Finding the level of significance of a sample

Question

I have an exercise with the following information; $ 20\% $ of the set are youth, my sample of $ 139 $ persons have $ 39 $ youths. The exercise is to test if this sample is a representative sample of the set and to find the level of significance of the result.

I have two hypothesis $ H_0 = 0.20 $ and $ H_1 \ne 0.20 $, sample statistics $ \hat{p} = 0.2955 $ and the test statistic $ z = 2.74 $ the p-value: $ 2 * P(z\geqslant 2.74) = 0.0062 $

How do I go from this to finding the level of significance?

Help is much appreciated.

Answer 1

^{This is sounding like a homework problem, so my answer will invoke the homework policy and provide hints.}

Statistical software often marks the significance of results with different symbols to represent "levels" of significance. Statistical significance is continuous, but can be grouped into bins to simplify the distinctions among results of varying significance. Here's a common line in r summary output:

Signif. codes:  0 '***' 0.001 '**' 0.01 '*' 0.05 '.' 0.1 ' ' 1

If you were looking for results at the significance level of .01, you'd be looking for p values marked with **. This would include anything not marked with ***, which would be any p values below .001, and anything not marked with *, ., or without any mark at all.

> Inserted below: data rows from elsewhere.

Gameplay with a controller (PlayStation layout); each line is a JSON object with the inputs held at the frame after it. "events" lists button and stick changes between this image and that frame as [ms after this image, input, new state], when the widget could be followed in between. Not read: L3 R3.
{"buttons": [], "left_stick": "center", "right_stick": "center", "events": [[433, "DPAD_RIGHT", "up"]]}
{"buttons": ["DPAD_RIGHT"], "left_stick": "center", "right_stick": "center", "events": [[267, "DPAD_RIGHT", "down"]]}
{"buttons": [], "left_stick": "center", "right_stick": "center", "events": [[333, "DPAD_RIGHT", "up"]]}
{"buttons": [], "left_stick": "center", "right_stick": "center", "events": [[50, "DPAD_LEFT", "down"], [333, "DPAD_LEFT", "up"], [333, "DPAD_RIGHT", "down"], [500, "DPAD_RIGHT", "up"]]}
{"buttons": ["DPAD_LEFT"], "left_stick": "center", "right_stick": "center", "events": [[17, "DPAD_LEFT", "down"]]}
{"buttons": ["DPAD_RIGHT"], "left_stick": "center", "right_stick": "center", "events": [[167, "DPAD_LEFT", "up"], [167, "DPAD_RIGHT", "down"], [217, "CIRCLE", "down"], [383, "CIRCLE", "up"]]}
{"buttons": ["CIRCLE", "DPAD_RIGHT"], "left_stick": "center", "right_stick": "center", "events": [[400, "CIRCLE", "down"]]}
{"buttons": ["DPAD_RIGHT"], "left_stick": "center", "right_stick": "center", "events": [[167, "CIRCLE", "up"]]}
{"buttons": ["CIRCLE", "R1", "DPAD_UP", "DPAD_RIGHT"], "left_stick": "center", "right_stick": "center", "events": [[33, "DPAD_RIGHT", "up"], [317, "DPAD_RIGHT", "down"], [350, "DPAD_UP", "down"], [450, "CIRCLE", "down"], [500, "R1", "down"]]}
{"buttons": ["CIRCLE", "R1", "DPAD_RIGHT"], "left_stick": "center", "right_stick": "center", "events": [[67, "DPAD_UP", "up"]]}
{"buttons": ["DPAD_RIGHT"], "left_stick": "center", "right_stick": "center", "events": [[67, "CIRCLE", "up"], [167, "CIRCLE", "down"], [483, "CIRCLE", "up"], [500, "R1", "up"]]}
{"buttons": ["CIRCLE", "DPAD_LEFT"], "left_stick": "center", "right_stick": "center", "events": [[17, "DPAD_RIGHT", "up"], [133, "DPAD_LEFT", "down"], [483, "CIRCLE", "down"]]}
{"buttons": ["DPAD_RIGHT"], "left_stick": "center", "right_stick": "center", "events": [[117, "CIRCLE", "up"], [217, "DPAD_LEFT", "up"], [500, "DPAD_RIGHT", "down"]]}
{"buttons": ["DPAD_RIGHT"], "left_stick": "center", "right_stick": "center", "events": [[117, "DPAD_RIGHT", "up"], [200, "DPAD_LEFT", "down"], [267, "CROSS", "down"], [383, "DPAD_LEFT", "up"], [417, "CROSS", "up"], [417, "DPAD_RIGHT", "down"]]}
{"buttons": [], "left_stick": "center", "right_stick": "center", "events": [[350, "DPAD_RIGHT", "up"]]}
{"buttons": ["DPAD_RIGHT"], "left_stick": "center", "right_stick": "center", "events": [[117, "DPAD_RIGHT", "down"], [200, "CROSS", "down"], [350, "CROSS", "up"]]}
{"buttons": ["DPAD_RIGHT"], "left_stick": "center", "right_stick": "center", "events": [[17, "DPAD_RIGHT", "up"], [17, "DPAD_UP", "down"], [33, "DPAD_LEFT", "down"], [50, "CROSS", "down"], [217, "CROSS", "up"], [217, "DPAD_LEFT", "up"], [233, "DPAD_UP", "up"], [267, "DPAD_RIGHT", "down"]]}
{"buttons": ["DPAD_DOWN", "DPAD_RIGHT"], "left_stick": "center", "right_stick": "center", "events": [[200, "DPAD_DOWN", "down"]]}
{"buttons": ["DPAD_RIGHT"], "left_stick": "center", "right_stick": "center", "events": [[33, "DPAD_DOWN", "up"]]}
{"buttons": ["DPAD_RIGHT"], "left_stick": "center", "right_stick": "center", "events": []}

Personally, I think this binning procedure reflects the ambivalence the scientific community feels toward the question, "Is the exact value of a 'p-value' meaningless?" Another sign of that appears in the way p values are often reported: "< .05" or "< .01", for instance. Of course, software often outputs results with many more digits than we want to report for any statistic, and we often round our results to a reasonably brief degree of precision like two or three digits.

It sounds like you've done most of your work already, and you know what result your exercise is looking for. Do you see any results in your output that could be rounded to the value you're looking for? Put another way, levels generally represent upper bounds on the bins for p values. Thus if you had a p = .0011, r wouldn't mark that with ***, it would use **, because it's not quite low enough to reach the next level below .001.

Answer 2

Before looking at P values and significance levels, step back and try to articulate the question you are trying to answer. If you know your sample was randomly drawn from a population where 20% are youth, then there is nothing to do. Statistical calculations can help you when you aren't sure which population your data came from. But if you already know the population, then there really is nothing to test with statistics.

Answer 3

This may be a source of possible confusion: "the significance level" is the type I error rate, $\alpha$, which you choose before you start. (See here, here and here)

Sometimes that (the significance level) will get called "the level of significance", but confusingly, some people call the p-value "the level of significance" (in the sense of 'how significant is it', but in a Neyman-Pearson framework it's not really appropriate to do so)

Your question should make clear which kind of quantity you mean, but in either case, you should already know the quantity by the time you see the mention of a p-value (in the first because whoever carries out the test should specify their significance level before finding the p-value, and in the second case because it is the p-value we've just seen mention of).

[Sometimes in papers people only give the p-value; you are able to compare it with your own choice of significance level.]